Mutant G46W/G262W and galactoside binding. Crystal structures of the LacY G46W/G262W mutant in a partially outward-facing occluded conformation with bound α-NPG (PDB accession no. 4ZYR) or TDG (PDB accession no. 4OAA). Both lactose analogues are shown in black. (a) Slab view of a surface representation of the LacY G46W/G262W molecule revealed by crystallography (PDB accession no. 4ZYR). An occluded α-NPG molecule is shown as sticks. (b) Binding interactions of α-NPG with LacY. (c) Binding interactions of TDG with LacY. The helices of LacY are colored in rainbow and labeled with roman numerals. Side chains that directly contact the sugar are shown as sticks. Dotted lines indicate interactions between the sugar and the protein, as well as between residues. The number in red indicates the hydroxyl group position in galactopyranosyl ring.

Figure 3.

Transport reactions catalyzed by LacY. (a) Active transport. The electrochemical H⁺ gradient ($\Delta {\tilde{\mu }}_{{\mathrm{H}}^{+}}$) across the cytoplasmic membrane of E. coli is generated by efflux of H⁺ via the respiratory chain or through the hydrolytic activity of F₁F_o ATPase. Free energy released from the energetically favored downhill movement of H⁺ catalyzed by LacY (yellow) is converted to the uphill accumulation of lactose as indicated by the direction of the arrows and font size. (b) Influx. (c) Efflux. Energetically downhill lactose transport generates $\Delta {\tilde{\mu }}_{{\mathrm{H}}^{+}},$ the polarity of which depends upon the direction of lactose concentration gradient (influx generates a $\Delta {\tilde{\mu }}_{{\mathrm{H}}^{+}}$ that is interior positive and acid; efflux generates a $\Delta {\tilde{\mu }}_{{\mathrm{H}}^{+}}$ that is interior negative and alkaline). (d) Equilibrium exchange. At equal intra- and extracellular lactose concentrations, lactose exchange across the membrane is catalyzed by protonated LacY. (e) Counterflow. At a high intracellular and low extracellular lactose concentrations, transient influx of radiolabeled external lactose or “counterflow” across the membrane is observed. The reaction is catalyzed by protonated LacY. Lac, lactose; SH, substrate in a reduced form.

Figure 4.

pK_a of Glu325 in LacY. The pH dependence of Δ-IR intensity change at 1,742 cm⁻¹ was measured with the LacY G46W/G262W mutant in the absence or presence of α-NPG (filled red circles) or E325A LacY (open red circles). The K_d values for α-NPG binding to WT LacY (filled green circles), E325A LacY (open green circles), or LacY G46W/G262W mutant (filled cyan circles) were calculated as the ratio of rate constants (k_off/k_on) measured by stopped-flow fluorescence.

Figure 5.

Position of Glu325 in WT LacY (PDB accession no. 2V8N).

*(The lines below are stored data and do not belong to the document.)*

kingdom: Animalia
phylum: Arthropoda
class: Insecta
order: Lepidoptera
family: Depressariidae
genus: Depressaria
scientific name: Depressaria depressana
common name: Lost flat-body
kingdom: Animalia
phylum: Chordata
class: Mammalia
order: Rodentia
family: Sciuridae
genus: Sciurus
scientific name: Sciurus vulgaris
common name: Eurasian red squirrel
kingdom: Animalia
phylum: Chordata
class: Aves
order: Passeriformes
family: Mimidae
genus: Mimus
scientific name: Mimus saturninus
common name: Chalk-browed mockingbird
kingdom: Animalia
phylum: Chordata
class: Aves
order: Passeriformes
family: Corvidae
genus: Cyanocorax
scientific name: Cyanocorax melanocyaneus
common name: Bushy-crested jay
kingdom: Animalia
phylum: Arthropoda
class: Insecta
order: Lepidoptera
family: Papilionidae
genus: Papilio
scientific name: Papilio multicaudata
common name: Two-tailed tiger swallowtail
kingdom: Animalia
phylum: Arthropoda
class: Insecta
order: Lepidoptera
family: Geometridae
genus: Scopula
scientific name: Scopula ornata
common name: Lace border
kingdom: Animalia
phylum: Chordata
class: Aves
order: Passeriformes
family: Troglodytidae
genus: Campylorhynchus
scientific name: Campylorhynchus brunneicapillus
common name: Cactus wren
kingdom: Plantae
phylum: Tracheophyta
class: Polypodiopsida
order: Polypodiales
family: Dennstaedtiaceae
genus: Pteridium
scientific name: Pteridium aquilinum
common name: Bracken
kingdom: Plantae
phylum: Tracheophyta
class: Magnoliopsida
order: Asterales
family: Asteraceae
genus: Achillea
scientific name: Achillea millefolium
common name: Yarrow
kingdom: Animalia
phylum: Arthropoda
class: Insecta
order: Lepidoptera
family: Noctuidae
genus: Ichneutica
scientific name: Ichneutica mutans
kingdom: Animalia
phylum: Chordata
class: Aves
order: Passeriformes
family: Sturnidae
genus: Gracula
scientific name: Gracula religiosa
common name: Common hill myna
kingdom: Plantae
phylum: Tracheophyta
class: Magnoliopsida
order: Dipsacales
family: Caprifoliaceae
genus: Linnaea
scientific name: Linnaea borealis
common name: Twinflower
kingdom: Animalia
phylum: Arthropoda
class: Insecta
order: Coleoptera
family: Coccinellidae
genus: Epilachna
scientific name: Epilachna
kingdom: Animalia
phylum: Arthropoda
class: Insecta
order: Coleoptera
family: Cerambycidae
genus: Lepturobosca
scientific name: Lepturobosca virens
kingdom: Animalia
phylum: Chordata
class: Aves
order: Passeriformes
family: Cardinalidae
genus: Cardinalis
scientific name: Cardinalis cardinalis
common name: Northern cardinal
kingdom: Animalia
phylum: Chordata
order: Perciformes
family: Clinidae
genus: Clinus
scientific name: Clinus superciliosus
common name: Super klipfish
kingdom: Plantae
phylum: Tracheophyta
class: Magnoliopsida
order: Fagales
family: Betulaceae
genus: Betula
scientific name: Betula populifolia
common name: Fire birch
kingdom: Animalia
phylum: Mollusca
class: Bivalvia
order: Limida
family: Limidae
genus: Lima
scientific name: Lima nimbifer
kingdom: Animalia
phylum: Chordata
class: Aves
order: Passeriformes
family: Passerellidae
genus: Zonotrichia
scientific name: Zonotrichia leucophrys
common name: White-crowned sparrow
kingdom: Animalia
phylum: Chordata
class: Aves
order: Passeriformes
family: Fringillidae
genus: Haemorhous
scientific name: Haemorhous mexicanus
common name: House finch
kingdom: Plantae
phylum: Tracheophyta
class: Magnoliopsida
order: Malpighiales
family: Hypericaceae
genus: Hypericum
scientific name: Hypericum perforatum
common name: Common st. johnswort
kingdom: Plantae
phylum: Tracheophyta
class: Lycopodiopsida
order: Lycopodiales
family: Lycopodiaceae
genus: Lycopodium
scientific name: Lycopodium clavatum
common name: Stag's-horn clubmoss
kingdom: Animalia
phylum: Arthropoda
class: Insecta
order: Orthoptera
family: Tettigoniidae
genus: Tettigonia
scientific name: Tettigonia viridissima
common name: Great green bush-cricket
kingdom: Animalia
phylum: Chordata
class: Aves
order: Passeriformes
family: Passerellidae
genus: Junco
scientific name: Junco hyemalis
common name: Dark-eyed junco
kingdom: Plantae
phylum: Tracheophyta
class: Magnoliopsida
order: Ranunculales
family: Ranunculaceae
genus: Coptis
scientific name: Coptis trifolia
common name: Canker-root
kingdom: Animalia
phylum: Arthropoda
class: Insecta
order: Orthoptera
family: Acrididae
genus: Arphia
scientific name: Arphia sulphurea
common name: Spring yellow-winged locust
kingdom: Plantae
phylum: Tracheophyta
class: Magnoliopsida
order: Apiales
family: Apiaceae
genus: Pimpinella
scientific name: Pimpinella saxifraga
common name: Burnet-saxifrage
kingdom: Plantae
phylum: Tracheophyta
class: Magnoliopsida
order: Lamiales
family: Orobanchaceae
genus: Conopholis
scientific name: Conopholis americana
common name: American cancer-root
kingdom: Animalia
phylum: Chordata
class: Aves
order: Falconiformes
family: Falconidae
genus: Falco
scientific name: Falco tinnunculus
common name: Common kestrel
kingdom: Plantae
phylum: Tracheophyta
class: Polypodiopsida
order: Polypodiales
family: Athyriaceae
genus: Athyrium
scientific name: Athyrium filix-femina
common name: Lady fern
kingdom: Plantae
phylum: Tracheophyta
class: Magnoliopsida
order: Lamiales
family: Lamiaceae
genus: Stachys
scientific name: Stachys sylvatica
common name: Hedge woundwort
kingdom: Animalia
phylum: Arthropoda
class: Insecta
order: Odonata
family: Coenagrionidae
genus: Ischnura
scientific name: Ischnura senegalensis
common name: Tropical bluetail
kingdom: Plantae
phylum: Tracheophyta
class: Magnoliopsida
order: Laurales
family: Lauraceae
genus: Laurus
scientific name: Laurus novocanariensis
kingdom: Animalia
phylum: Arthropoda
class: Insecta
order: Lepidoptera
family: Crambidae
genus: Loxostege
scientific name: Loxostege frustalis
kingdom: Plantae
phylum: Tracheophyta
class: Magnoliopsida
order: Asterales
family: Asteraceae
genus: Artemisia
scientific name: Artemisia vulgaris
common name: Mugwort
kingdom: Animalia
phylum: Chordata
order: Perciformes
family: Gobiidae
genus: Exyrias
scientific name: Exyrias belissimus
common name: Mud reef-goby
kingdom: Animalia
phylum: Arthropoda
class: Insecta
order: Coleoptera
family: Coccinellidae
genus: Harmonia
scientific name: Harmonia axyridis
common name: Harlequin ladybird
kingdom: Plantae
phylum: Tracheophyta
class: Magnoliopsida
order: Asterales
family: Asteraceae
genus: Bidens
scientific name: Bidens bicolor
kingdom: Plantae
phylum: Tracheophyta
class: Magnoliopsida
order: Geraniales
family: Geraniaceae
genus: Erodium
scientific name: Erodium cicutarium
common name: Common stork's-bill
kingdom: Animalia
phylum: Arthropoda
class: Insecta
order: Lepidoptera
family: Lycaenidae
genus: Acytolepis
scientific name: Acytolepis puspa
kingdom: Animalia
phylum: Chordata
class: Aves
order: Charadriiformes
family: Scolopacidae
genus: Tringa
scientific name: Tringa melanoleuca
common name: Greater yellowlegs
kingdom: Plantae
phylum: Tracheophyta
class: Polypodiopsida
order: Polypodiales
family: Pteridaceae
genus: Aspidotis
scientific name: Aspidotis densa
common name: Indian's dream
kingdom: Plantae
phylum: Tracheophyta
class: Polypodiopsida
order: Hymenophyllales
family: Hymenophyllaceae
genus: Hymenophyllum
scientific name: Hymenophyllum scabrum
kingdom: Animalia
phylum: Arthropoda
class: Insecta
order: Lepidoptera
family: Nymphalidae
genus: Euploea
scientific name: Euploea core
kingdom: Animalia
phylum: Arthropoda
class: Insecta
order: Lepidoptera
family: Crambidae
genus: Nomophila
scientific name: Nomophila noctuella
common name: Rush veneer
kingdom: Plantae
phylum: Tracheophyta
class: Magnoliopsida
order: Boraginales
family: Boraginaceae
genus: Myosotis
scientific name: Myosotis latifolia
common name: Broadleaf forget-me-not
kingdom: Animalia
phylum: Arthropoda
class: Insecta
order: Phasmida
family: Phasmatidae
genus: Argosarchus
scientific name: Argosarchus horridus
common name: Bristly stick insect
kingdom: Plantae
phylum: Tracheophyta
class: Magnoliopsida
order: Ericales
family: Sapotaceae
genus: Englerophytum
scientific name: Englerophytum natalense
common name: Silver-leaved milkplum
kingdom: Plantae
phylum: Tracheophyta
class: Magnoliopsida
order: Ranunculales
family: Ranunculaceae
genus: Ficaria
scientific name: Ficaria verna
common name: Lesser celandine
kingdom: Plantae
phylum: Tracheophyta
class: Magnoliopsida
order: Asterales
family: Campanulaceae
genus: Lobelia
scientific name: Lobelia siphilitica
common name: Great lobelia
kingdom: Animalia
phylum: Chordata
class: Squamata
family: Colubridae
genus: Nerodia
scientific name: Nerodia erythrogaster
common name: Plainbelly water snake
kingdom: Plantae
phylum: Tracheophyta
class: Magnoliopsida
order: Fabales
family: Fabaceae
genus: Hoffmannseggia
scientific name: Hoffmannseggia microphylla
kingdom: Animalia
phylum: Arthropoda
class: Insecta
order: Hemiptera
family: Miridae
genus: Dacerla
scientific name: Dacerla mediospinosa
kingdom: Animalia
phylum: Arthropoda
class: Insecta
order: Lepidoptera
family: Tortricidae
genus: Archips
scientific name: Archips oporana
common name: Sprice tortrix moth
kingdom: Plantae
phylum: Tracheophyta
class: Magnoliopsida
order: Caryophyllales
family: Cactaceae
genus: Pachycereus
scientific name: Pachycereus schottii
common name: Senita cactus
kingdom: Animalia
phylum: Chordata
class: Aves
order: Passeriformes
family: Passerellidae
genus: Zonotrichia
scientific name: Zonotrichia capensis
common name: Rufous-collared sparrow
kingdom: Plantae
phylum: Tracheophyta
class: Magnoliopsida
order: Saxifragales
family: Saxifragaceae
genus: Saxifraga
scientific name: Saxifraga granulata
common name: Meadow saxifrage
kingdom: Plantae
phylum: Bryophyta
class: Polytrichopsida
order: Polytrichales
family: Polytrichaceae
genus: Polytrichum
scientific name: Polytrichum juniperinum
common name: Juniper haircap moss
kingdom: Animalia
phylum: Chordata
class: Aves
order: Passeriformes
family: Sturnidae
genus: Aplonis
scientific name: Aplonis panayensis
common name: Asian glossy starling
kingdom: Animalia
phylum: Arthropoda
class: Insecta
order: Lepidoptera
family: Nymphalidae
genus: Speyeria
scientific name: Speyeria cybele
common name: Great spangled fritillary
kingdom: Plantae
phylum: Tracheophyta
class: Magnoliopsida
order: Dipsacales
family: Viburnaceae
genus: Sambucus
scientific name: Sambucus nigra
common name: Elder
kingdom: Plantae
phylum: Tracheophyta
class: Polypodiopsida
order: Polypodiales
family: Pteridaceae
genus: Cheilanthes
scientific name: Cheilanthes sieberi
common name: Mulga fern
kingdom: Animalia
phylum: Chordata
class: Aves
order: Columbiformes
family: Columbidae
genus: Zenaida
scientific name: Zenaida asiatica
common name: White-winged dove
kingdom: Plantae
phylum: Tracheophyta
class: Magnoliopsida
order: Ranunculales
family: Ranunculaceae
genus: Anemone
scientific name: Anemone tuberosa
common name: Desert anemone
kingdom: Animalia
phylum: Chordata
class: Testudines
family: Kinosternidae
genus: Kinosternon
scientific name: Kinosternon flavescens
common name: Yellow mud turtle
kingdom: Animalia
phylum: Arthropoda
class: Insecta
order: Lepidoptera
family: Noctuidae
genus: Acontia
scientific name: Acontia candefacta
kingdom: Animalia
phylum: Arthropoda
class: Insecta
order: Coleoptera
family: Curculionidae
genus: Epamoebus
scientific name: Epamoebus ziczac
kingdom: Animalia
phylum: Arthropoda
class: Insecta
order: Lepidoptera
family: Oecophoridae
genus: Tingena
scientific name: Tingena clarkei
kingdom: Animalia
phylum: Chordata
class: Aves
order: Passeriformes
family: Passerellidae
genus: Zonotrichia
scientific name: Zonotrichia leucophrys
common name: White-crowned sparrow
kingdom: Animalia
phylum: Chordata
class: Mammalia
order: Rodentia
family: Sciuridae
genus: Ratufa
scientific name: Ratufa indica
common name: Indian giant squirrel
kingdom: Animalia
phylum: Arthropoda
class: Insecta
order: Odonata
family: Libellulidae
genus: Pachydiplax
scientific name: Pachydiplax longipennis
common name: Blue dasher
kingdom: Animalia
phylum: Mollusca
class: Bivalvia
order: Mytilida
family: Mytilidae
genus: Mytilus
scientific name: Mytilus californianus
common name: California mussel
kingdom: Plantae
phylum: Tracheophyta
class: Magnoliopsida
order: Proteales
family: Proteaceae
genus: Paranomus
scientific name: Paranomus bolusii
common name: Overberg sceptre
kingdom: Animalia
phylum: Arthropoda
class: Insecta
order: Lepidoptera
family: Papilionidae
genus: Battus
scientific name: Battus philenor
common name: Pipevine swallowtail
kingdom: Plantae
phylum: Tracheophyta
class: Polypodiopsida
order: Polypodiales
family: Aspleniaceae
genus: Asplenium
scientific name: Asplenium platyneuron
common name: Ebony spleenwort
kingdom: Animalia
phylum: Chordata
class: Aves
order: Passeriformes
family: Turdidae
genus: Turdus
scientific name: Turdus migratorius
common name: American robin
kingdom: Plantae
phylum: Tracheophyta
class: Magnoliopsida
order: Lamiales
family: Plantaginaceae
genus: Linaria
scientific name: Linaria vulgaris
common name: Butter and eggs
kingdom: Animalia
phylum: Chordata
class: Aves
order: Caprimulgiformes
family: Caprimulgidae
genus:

LacY is presented as rainbow-colored backbone (from blue to red for helices I to XII) with a hydrophilic cavity open to the cytoplasmic side. The side chain of Glu325 in helix X is shown as spheres. The area around Glu325 is enlarged with the hydrophobic environment displayed as a space-filled cartoon (cyan).

Figure 6.

Environment of Glu325. Crystal structure of the LacY G46W/G262W mutant in an outward-facing partially occluded conformation (PDB accession no. 4OAA). Helices of LacY are colored in rainbow and labeled with roman numerals. Dotted lines indicate polar/charged side chains/OH groups that are in close proximity and may form salt-bridge/H-bond interactions. TDG is shown in black, and C₃ OH is indicated. Glu325 is in helix X.

Figure 7.

The H⁺-lactose symport mechanism. There are eight kinetic steps as indicated. H⁺ and galactoside bind in the middle of the molecule, and LacY moves around the binding sites to release the sugar and the H⁺ by an ordered mechanism on either side of the membrane as indicated by the arrows. The alternating-access process involves the shaded steps only (2–5). S, substrate; H⁺, proton.